Toxaphene is a mixture of approximately 200 organic compounds. It is usually found in its original form as a yellow to amber waxy solid that smells like turpentine. It does not burn and evaporates when in solid form or when mixed with liquids.
Toxaphene was one of the most heavily used insecticides in the US until 1982, when it was canceled for most uses; all uses were banned in 1990. It was used primarily in the southern US to control insect pests on cotton and other crops. It was also used to control insect pests on livestock and to kill unwanted fish in lakes. Toxaphene breaks down very slowly in the environment. It accumulates in fish and mammals.
The Environmental protection Agency (EPA) has set a drinking water standard of 0.003 milligrams of toxaphene per liter of drinking water (0.003 mg/L).
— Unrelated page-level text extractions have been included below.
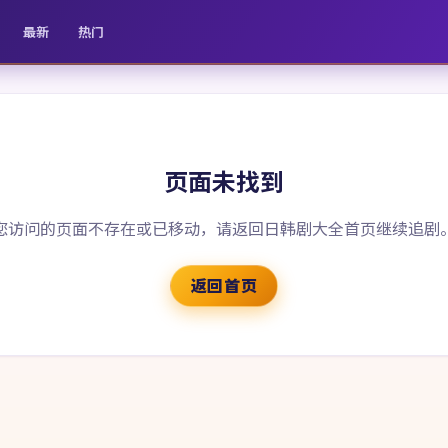
最新
热门
页面未找到
您访问的页面不存在或已移动，请返回
日韩剧大全
首页继续追剧
返回首页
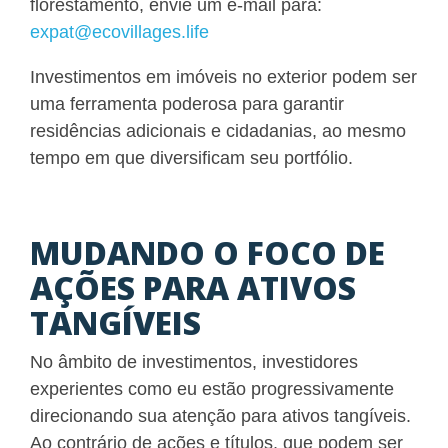
florestamento, envie um e-mail para:
expat@ecovillages.life
Investimentos em imóveis no exterior podem ser
uma ferramenta poderosa para garantir
residências adicionais e cidadanias, ao mesmo
tempo em que diversificam seu portfólio.
MUDANDO O FOCO DE
AÇÕES PARA ATIVOS
TANGÍVEIS
No âmbito de investimentos, investidores
experientes como eu estão progressivamente
direcionando sua atenção para ativos tangíveis.
Ao contrário de ações e títulos, que podem ser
The EPA also requires spills or accidental releases into the environment of 1 pound or more of toxaphene be reported.
The Occupational Safety and Health Administration (OSHA) has set a permissible exposure limit of 0.5 milligrams toxaphene per cubic meter of air (0.5 mg/m³) for an 8-hour workday, 40 hour workweek.
The National Institute for Occupational Safety and Health (NIOSH) recommends that toxaphene levels should be as low as possible in the workplace due to its potential carcinogenicity.